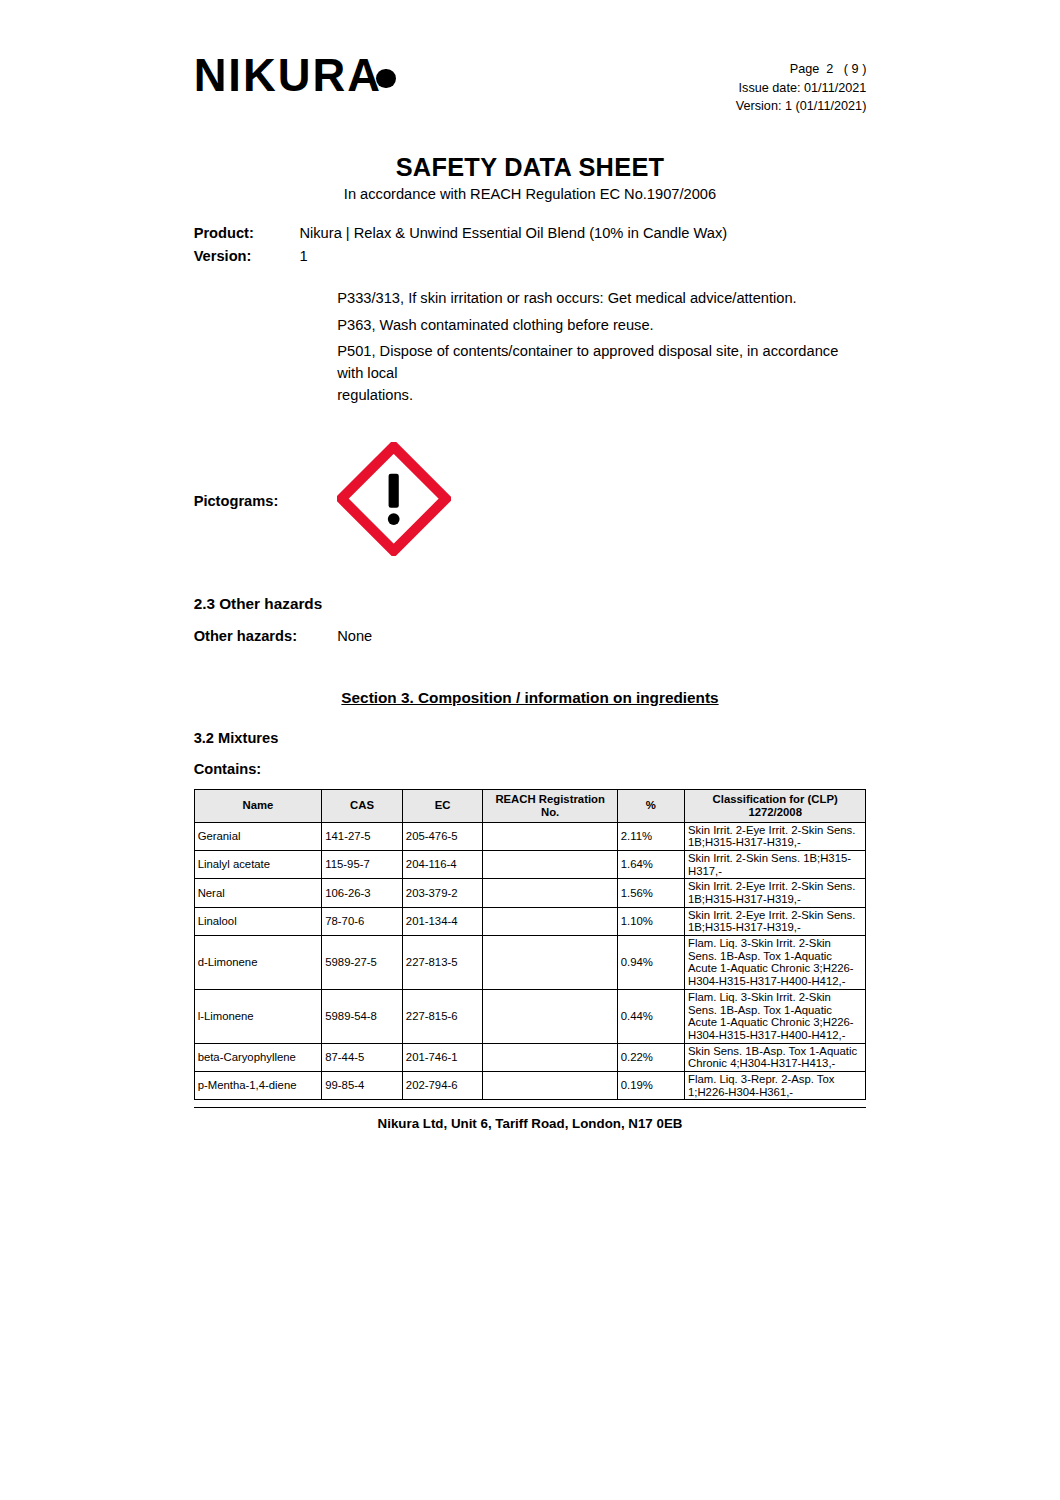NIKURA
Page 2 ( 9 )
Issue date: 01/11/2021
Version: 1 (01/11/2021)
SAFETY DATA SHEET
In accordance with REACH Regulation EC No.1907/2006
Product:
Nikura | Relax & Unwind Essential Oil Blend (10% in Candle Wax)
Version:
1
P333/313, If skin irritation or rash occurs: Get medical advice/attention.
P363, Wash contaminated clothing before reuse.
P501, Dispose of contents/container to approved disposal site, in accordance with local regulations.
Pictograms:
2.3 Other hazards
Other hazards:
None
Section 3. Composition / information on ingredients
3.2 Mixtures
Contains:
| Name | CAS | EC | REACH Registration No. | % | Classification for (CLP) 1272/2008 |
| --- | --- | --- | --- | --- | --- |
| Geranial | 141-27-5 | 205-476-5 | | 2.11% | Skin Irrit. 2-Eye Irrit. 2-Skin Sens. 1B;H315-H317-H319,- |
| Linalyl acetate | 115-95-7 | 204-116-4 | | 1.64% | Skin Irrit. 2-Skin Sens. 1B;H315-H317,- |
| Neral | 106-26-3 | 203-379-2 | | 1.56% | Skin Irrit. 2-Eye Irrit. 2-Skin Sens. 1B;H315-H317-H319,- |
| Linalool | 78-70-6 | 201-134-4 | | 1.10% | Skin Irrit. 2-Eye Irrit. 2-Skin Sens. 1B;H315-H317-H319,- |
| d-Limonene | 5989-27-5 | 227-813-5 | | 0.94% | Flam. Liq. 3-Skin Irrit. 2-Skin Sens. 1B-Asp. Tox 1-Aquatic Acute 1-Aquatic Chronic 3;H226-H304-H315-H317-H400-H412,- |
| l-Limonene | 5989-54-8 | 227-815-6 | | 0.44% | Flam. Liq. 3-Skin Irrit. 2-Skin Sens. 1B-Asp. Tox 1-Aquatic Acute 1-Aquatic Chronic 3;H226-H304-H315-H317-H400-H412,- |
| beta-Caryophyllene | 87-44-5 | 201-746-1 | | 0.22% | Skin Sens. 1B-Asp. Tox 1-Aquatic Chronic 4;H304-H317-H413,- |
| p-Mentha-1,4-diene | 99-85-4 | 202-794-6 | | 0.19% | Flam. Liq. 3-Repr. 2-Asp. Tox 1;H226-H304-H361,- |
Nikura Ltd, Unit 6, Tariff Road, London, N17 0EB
==
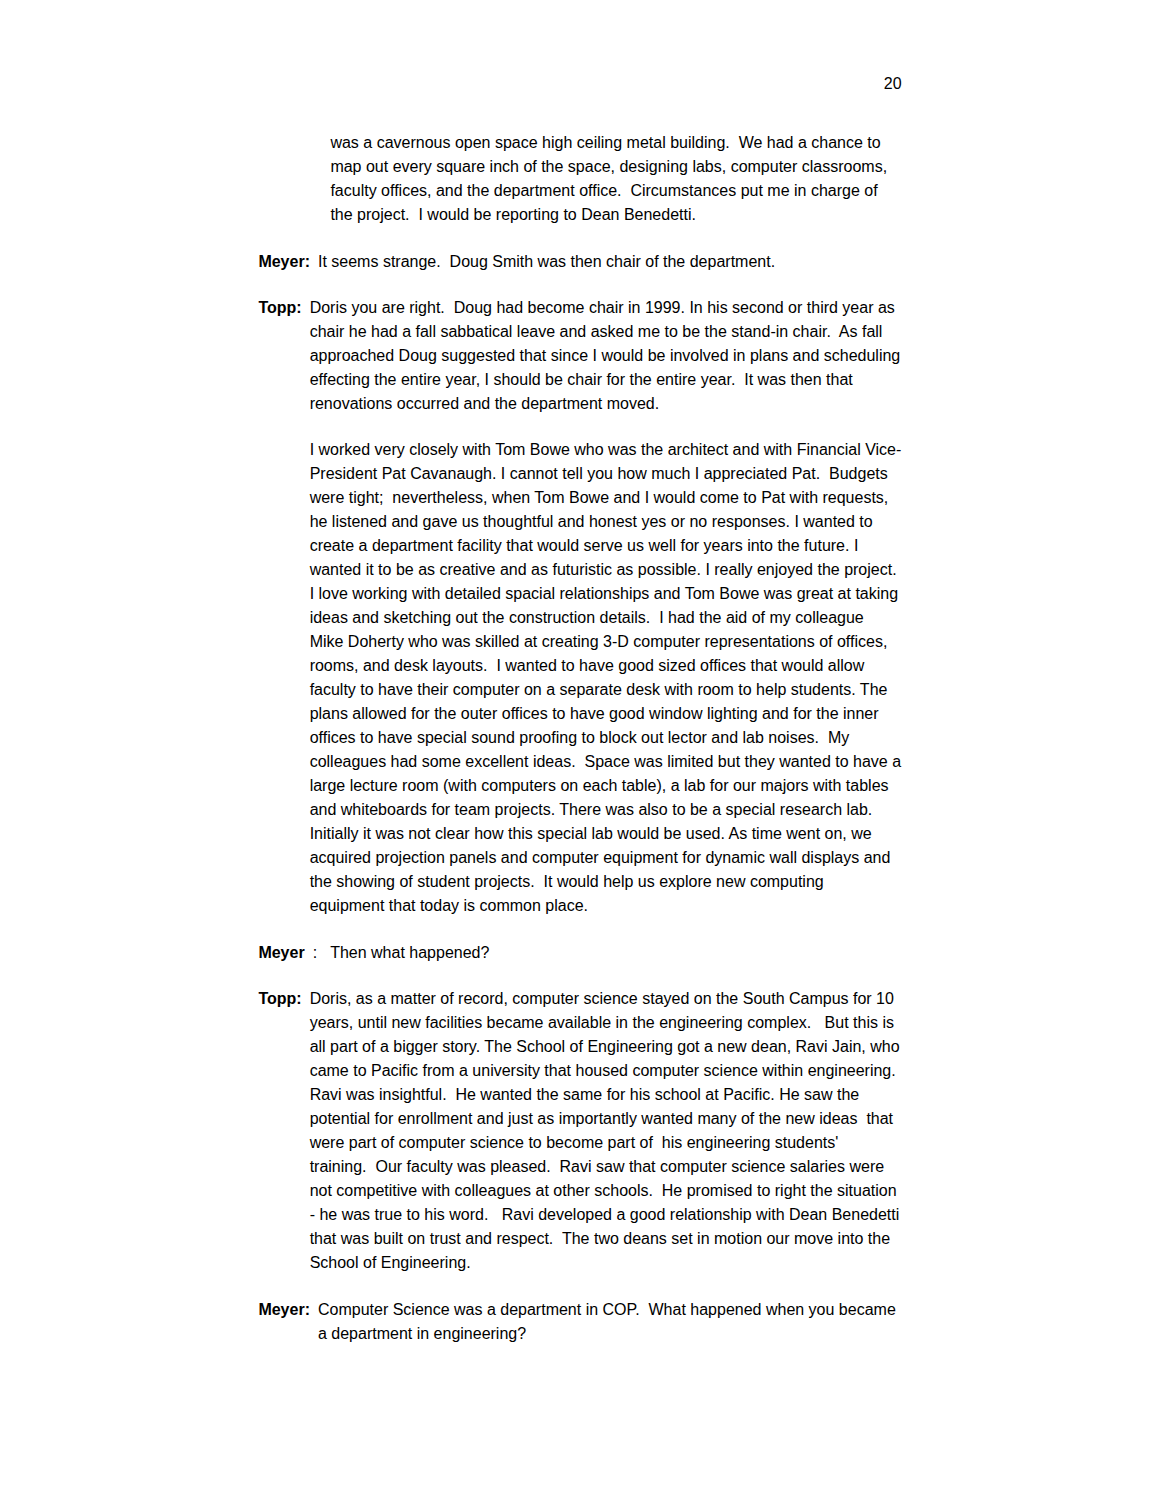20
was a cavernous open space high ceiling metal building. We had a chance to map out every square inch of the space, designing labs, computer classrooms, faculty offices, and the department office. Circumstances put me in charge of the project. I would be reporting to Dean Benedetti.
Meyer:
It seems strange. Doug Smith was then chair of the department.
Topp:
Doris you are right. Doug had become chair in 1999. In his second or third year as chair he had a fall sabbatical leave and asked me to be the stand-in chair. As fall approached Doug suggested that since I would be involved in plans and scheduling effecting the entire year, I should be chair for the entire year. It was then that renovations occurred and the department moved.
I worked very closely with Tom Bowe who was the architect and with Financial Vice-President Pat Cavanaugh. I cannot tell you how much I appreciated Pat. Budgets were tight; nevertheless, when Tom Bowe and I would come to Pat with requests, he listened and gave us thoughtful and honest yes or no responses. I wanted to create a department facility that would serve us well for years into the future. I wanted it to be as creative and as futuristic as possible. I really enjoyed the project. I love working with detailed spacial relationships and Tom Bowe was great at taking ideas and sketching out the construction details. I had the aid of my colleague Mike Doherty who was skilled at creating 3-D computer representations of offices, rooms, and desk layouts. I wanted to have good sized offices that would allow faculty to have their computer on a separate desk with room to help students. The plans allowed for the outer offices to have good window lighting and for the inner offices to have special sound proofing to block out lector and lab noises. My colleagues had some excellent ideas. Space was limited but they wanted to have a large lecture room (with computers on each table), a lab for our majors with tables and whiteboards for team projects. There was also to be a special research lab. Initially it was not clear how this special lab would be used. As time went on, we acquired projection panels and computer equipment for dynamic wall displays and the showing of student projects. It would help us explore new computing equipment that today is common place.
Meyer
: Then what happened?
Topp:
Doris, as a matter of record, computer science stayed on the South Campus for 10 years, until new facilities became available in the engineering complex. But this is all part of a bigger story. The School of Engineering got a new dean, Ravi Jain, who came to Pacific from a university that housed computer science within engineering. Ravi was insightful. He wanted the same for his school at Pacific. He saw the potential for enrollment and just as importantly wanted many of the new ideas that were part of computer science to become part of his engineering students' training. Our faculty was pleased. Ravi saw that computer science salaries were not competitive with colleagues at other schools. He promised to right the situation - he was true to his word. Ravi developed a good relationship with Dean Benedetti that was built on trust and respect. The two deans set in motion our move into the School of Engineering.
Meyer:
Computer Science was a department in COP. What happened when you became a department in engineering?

Your assignment: Only lines holding the word "chair" are wanted, so copy each of them from the records above.

Result:
It seems strange. Doug Smith was then chair of the department.
Doris you are right. Doug had become chair in 1999. In his second or third year as chair he had a fall sabbatical leave and asked me to be the stand-in chair. As fall approached Doug suggested that since I would be involved in plans and scheduling effecting the entire year, I should be chair for the entire year. It was then that renovations occurred and the department moved.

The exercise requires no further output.